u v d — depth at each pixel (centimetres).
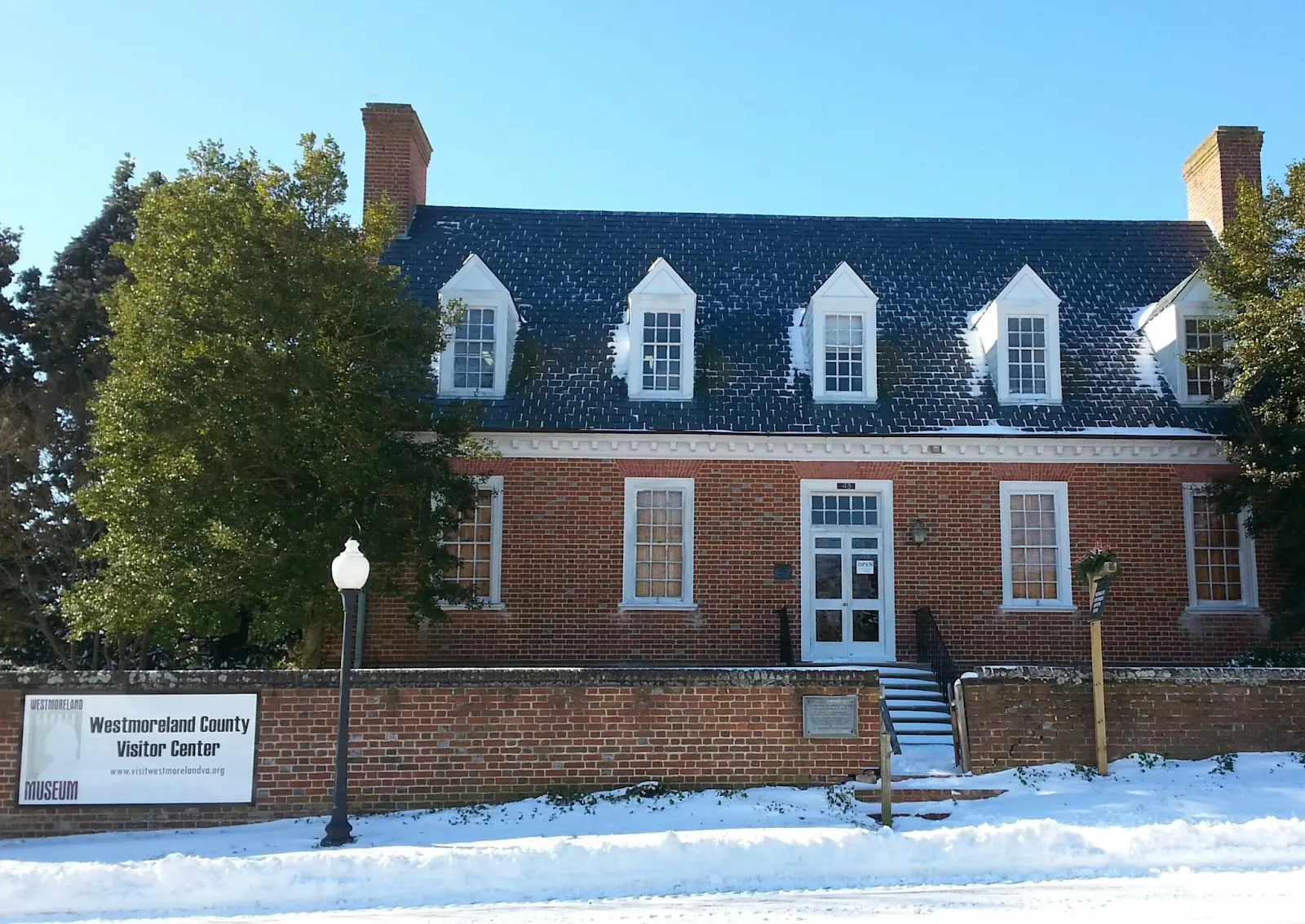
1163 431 2092
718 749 1391
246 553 1542
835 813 1284
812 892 1027
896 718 1755
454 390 2138
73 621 1636
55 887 1026
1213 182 2586
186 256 1594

────────────────

Could the entries above be written out word for word, with no pictures?

u v d — depth at each pixel (centimetres).
1163 431 2092
718 749 1391
246 553 1542
835 813 1284
812 892 1027
896 718 1755
454 390 2138
73 621 1636
55 887 1026
1213 182 2586
186 256 1594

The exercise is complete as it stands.